_Brief_. Every line with the string "امروز" in it belongs in your answer, so copy them all from the data.

(Extracted records)

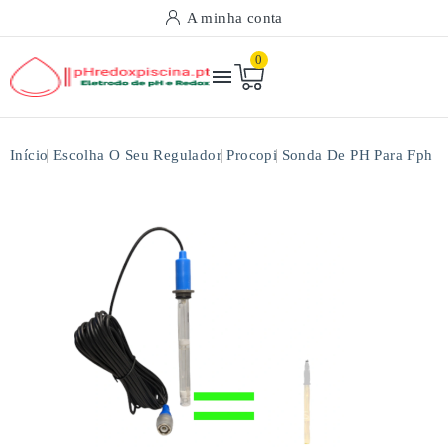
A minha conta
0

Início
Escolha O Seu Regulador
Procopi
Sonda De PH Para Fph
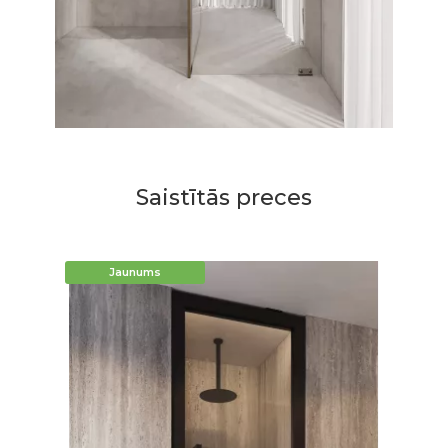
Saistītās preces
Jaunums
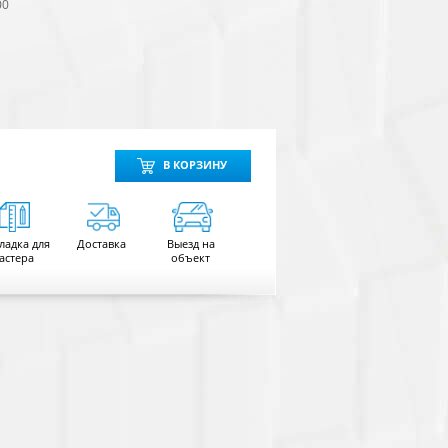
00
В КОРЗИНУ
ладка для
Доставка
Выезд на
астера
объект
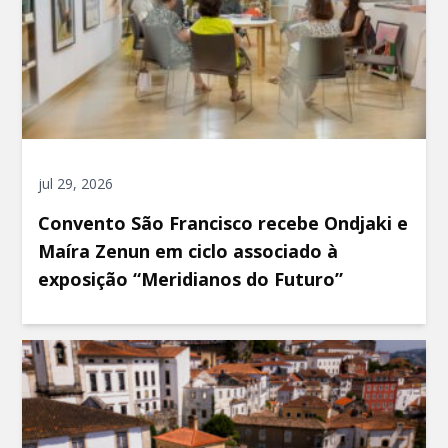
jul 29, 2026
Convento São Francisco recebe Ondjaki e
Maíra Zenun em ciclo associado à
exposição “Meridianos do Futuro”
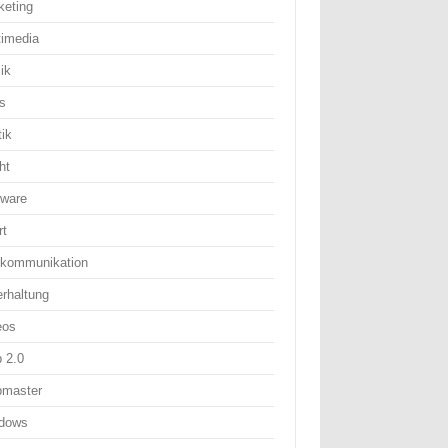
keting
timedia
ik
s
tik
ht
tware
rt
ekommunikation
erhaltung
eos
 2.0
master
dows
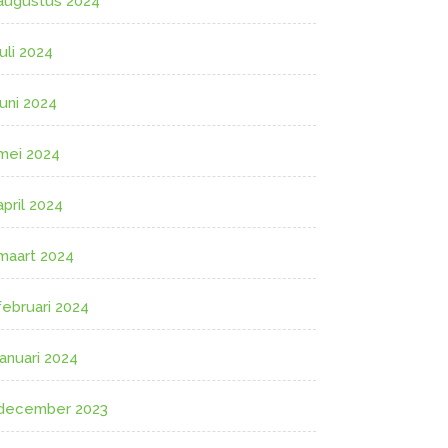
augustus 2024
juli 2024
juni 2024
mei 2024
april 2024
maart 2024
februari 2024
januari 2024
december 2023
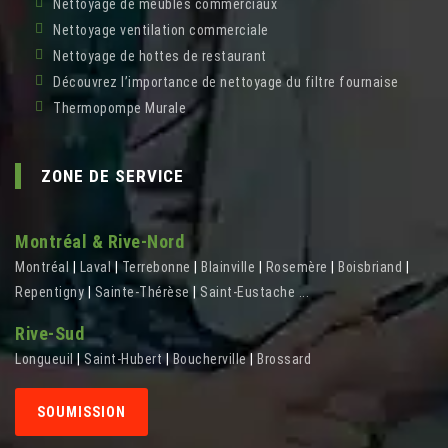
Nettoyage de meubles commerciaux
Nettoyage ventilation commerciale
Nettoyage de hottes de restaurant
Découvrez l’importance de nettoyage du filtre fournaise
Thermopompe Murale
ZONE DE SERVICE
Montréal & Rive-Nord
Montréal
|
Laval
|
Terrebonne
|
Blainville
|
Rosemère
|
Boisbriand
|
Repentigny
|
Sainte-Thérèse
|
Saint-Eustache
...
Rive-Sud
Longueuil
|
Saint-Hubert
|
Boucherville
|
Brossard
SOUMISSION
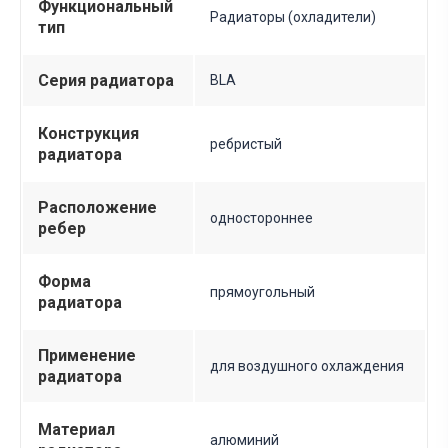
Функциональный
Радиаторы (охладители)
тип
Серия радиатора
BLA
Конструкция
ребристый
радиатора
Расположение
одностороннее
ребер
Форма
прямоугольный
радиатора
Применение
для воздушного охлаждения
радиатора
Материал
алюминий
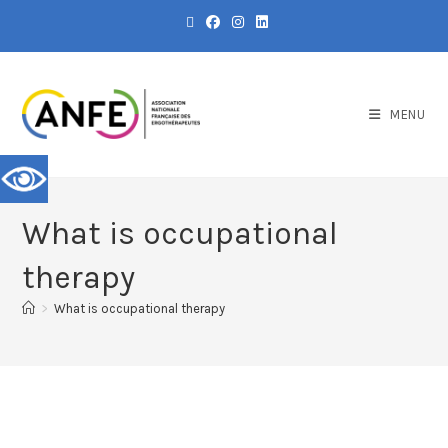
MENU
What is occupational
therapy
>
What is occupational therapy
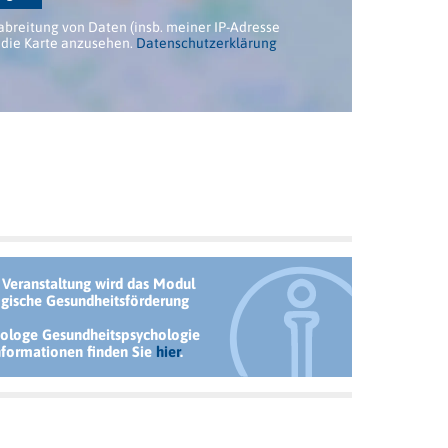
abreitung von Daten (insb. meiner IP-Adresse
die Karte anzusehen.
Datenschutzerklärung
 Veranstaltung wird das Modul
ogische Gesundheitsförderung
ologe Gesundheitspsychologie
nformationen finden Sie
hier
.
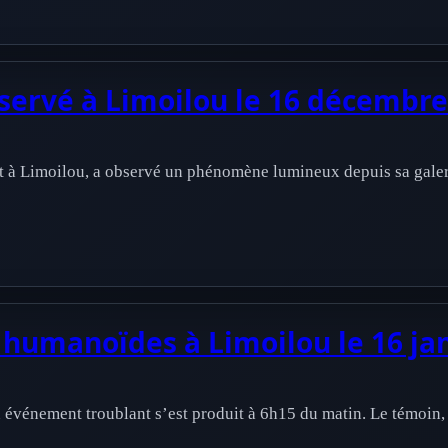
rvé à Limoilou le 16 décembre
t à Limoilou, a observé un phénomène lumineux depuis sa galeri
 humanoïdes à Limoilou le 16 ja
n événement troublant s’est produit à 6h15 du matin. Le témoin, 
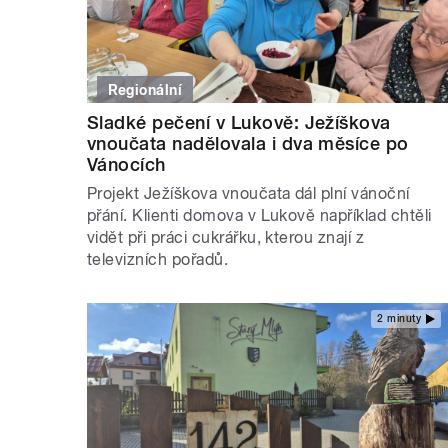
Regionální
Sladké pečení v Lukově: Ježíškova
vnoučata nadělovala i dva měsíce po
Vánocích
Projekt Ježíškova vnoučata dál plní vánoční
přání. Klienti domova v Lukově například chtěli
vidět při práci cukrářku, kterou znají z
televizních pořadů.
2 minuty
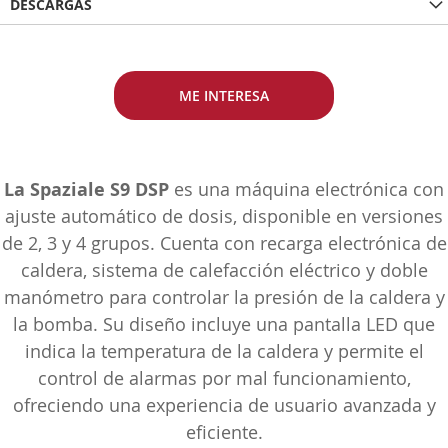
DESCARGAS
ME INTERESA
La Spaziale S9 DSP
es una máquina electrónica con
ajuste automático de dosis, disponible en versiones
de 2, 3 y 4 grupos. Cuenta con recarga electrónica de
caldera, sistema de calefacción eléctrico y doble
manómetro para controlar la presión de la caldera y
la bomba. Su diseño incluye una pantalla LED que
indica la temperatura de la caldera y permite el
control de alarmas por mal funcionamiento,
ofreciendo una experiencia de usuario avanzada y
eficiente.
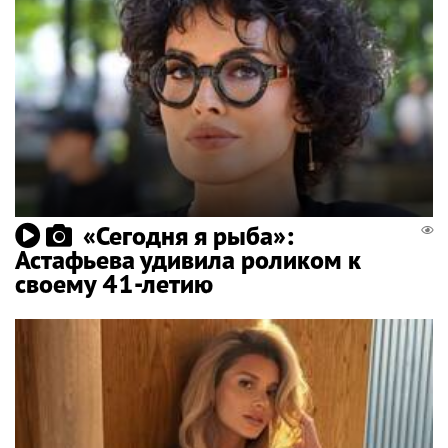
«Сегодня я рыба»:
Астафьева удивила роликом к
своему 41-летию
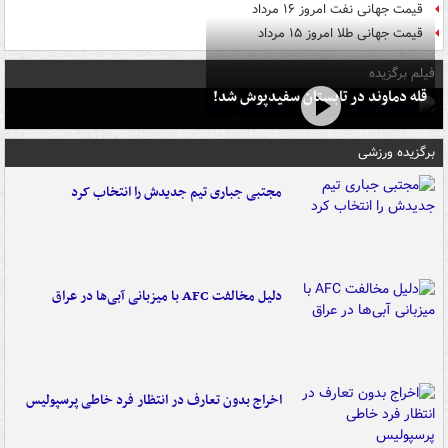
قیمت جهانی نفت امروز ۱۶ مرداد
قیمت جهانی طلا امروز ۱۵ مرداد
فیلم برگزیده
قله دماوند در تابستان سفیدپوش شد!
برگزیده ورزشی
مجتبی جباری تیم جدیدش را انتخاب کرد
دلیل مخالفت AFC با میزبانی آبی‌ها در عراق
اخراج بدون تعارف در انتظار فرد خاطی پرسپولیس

_Completed task_.
قیمت جهانی نفت امروز ۱۶ مرداد
قیمت جهانی طلا امروز ۱۵ مرداد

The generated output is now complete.